* _Exercise_
Write out again, exactly, the lines below starting at the one with "G04 Created by KiCad (PCBNEW 7.0.6-0)" and ending at the one with "X83072000Y-62230000D03*".

* _Information given_
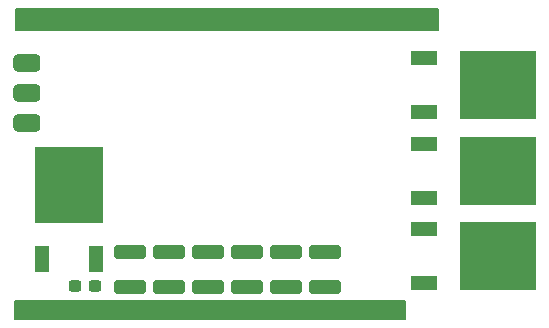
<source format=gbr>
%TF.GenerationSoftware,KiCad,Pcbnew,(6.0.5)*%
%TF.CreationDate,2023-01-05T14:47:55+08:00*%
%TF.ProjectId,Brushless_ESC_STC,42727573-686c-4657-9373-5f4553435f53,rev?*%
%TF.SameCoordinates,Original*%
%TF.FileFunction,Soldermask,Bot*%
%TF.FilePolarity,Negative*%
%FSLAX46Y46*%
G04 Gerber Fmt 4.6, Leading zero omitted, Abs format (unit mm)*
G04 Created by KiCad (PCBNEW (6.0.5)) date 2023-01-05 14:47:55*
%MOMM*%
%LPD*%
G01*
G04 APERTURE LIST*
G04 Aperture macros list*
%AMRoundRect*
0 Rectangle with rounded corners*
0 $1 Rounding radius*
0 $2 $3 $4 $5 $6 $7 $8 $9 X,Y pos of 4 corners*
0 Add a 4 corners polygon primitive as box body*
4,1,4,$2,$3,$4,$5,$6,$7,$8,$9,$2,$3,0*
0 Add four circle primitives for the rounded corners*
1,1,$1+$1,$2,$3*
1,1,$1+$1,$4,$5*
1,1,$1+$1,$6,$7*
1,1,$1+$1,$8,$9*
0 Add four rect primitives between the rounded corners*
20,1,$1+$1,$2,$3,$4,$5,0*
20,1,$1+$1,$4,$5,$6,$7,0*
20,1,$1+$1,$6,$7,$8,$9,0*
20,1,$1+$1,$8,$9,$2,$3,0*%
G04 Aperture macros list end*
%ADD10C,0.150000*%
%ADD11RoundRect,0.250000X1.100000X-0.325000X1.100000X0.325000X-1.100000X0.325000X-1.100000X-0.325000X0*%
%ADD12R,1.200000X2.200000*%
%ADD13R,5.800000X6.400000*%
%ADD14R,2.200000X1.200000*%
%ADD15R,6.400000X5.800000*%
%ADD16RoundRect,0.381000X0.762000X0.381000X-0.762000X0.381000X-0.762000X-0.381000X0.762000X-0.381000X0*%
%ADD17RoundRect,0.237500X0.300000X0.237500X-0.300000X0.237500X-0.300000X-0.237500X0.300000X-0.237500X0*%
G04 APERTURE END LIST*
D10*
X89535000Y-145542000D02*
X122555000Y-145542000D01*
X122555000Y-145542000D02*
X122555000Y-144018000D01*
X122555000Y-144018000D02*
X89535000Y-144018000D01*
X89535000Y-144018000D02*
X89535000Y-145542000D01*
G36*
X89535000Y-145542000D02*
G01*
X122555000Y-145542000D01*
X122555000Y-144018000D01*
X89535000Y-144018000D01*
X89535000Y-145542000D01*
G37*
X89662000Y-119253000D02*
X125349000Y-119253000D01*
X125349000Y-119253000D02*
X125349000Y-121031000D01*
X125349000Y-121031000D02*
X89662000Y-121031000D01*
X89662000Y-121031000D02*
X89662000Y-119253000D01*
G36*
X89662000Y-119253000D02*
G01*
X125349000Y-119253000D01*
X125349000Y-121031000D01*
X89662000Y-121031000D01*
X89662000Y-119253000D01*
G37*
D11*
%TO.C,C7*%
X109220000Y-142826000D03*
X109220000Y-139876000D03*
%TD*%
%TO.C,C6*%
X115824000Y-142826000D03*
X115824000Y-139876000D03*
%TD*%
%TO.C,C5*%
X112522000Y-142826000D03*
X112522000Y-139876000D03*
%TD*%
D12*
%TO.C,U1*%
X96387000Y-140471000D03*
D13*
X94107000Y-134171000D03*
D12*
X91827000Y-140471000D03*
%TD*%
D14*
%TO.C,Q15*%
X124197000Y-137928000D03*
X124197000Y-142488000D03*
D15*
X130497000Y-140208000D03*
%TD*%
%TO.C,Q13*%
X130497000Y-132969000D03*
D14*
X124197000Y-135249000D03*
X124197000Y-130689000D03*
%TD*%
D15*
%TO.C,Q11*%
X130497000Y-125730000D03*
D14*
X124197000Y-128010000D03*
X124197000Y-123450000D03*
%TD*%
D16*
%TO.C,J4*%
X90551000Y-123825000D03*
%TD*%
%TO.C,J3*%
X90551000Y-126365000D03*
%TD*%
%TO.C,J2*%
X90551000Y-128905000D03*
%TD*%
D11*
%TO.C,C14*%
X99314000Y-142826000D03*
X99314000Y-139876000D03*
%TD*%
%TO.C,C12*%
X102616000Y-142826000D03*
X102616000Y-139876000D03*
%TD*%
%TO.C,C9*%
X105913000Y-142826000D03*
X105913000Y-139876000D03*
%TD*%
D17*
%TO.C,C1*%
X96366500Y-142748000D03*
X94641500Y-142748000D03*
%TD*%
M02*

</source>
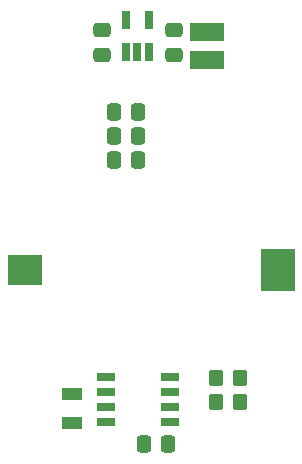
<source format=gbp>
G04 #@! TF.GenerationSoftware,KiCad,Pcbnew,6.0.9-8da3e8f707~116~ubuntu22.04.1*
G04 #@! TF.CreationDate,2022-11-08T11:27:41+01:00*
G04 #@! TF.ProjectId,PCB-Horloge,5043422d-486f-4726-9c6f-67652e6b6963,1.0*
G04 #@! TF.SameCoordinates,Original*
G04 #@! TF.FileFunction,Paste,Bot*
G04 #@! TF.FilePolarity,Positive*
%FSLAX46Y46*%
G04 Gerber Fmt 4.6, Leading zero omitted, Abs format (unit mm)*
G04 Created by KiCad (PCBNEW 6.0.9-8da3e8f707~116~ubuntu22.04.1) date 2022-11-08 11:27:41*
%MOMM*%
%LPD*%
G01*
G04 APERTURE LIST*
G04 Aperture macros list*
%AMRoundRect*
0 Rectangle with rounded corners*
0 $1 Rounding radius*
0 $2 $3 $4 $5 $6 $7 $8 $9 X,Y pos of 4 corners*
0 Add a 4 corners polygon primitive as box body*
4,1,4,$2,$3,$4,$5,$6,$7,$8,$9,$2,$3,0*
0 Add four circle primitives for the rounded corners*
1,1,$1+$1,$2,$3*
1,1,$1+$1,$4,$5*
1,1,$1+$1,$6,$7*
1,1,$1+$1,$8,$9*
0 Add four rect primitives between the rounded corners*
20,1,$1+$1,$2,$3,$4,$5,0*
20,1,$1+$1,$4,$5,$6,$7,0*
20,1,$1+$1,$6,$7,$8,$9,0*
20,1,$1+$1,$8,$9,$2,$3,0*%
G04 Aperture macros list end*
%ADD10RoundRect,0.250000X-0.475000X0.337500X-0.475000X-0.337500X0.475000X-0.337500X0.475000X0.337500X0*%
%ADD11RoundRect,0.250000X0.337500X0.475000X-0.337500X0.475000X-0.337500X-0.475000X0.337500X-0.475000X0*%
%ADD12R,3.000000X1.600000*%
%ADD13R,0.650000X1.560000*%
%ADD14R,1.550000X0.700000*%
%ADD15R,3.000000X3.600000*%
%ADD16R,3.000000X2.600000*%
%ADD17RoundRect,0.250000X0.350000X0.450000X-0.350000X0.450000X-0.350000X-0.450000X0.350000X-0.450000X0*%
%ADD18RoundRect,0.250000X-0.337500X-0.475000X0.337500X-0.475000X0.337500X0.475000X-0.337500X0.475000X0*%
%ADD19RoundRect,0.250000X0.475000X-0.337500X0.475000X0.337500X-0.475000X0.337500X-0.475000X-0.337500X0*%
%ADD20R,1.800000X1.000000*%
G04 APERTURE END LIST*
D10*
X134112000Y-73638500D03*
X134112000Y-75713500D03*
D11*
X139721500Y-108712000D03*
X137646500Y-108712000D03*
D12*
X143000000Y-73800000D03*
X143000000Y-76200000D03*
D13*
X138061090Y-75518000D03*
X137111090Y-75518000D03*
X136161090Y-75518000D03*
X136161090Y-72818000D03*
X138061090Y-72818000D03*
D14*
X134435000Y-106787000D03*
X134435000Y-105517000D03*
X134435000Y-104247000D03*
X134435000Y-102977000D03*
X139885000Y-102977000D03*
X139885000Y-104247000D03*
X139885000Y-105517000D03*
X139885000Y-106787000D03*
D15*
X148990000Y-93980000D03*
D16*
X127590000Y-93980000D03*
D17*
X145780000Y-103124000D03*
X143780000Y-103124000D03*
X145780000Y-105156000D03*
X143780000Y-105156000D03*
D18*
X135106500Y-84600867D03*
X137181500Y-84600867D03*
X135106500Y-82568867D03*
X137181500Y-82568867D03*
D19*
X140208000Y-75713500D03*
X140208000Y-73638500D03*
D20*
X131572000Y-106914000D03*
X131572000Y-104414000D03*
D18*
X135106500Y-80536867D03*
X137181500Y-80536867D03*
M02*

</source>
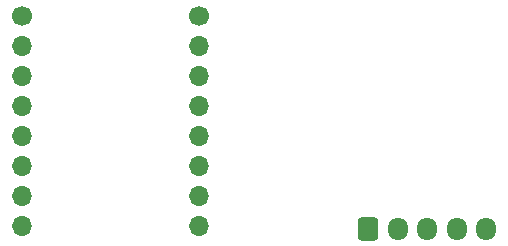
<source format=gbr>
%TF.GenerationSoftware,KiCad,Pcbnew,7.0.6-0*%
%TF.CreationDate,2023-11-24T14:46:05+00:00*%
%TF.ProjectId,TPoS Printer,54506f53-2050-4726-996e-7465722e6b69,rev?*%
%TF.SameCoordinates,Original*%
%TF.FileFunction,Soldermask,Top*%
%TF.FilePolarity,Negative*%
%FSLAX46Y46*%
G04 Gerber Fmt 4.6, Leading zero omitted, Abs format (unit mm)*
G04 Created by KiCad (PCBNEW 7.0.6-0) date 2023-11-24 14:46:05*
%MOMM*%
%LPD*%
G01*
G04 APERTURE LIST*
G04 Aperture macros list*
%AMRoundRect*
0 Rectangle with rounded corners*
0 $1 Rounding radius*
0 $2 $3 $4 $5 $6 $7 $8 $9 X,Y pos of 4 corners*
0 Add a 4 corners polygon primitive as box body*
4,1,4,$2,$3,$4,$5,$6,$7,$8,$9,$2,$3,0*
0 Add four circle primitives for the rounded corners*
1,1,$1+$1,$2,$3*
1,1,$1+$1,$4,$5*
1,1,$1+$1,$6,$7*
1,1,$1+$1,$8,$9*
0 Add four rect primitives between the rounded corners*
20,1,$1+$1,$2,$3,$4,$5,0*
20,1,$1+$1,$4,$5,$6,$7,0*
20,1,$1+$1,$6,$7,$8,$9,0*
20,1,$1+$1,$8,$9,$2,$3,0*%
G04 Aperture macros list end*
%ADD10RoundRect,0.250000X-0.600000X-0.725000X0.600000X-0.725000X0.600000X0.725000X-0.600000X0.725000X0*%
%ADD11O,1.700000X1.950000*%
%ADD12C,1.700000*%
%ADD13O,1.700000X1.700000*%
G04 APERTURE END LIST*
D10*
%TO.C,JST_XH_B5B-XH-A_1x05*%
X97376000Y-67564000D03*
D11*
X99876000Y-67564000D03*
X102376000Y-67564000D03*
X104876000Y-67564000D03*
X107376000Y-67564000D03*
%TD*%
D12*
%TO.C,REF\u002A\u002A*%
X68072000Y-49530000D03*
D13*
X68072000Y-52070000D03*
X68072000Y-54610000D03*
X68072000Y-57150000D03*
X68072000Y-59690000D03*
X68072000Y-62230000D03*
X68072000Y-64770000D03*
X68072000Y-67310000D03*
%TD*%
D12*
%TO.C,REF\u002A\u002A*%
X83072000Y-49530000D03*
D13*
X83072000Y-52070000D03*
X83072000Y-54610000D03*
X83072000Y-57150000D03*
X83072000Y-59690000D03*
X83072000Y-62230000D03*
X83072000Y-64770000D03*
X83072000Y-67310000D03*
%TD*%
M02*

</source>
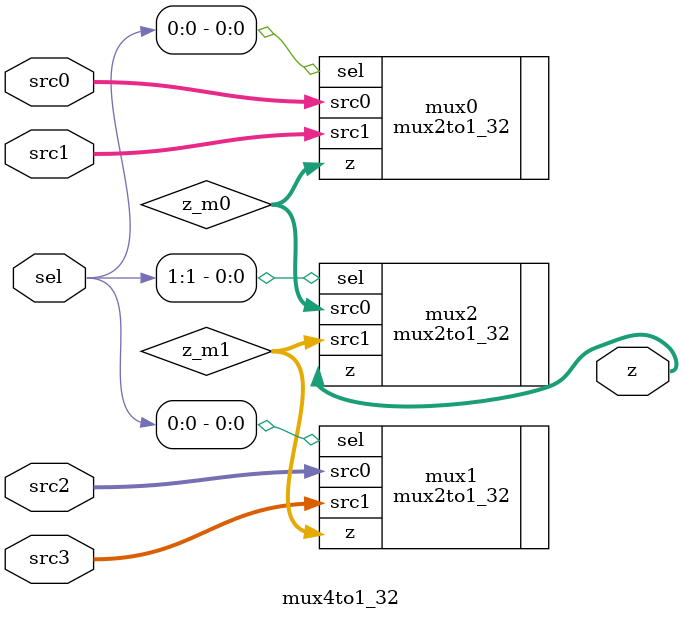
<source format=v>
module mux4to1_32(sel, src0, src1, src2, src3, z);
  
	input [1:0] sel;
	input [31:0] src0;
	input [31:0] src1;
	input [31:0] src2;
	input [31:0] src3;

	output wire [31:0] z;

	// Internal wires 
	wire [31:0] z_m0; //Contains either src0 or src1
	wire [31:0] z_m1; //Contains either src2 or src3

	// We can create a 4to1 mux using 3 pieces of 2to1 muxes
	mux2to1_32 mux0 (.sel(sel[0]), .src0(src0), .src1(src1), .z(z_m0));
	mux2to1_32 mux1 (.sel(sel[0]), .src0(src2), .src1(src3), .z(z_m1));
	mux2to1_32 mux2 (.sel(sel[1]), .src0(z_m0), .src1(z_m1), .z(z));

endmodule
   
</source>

* _Result_
G04 Created by KiCad (PCBNEW 7.0.6-0) date 2023-11-24 14:46:05*
%MOMM*%
%LPD*%
G01*
G04 APERTURE LIST*
G04 Aperture macros list*
%AMRoundRect*
0 Rectangle with rounded corners*
0 $1 Rounding radius*
0 $2 $3 $4 $5 $6 $7 $8 $9 X,Y pos of 4 corners*
0 Add a 4 corners polygon primitive as box body*
4,1,4,$2,$3,$4,$5,$6,$7,$8,$9,$2,$3,0*
0 Add four circle primitives for the rounded corners*
1,1,$1+$1,$2,$3*
1,1,$1+$1,$4,$5*
1,1,$1+$1,$6,$7*
1,1,$1+$1,$8,$9*
0 Add four rect primitives between the rounded corners*
20,1,$1+$1,$2,$3,$4,$5,0*
20,1,$1+$1,$4,$5,$6,$7,0*
20,1,$1+$1,$6,$7,$8,$9,0*
20,1,$1+$1,$8,$9,$2,$3,0*%
G04 Aperture macros list end*
%ADD10RoundRect,0.250000X-0.600000X-0.725000X0.600000X-0.725000X0.600000X0.725000X-0.600000X0.725000X0*%
%ADD11O,1.700000X1.950000*%
%ADD12C,1.700000*%
%ADD13O,1.700000X1.700000*%
G04 APERTURE END LIST*
D10*
%TO.C,JST_XH_B5B-XH-A_1x05*%
X97376000Y-67564000D03*
D11*
X99876000Y-67564000D03*
X102376000Y-67564000D03*
X104876000Y-67564000D03*
X107376000Y-67564000D03*
%TD*%
D12*
%TO.C,REF\u002A\u002A*%
X68072000Y-49530000D03*
D13*
X68072000Y-52070000D03*
X68072000Y-54610000D03*
X68072000Y-57150000D03*
X68072000Y-59690000D03*
X68072000Y-62230000D03*
X68072000Y-64770000D03*
X68072000Y-67310000D03*
%TD*%
D12*
%TO.C,REF\u002A\u002A*%
X83072000Y-49530000D03*
D13*
X83072000Y-52070000D03*
X83072000Y-54610000D03*
X83072000Y-57150000D03*
X83072000Y-59690000D03*
X83072000Y-62230000D03*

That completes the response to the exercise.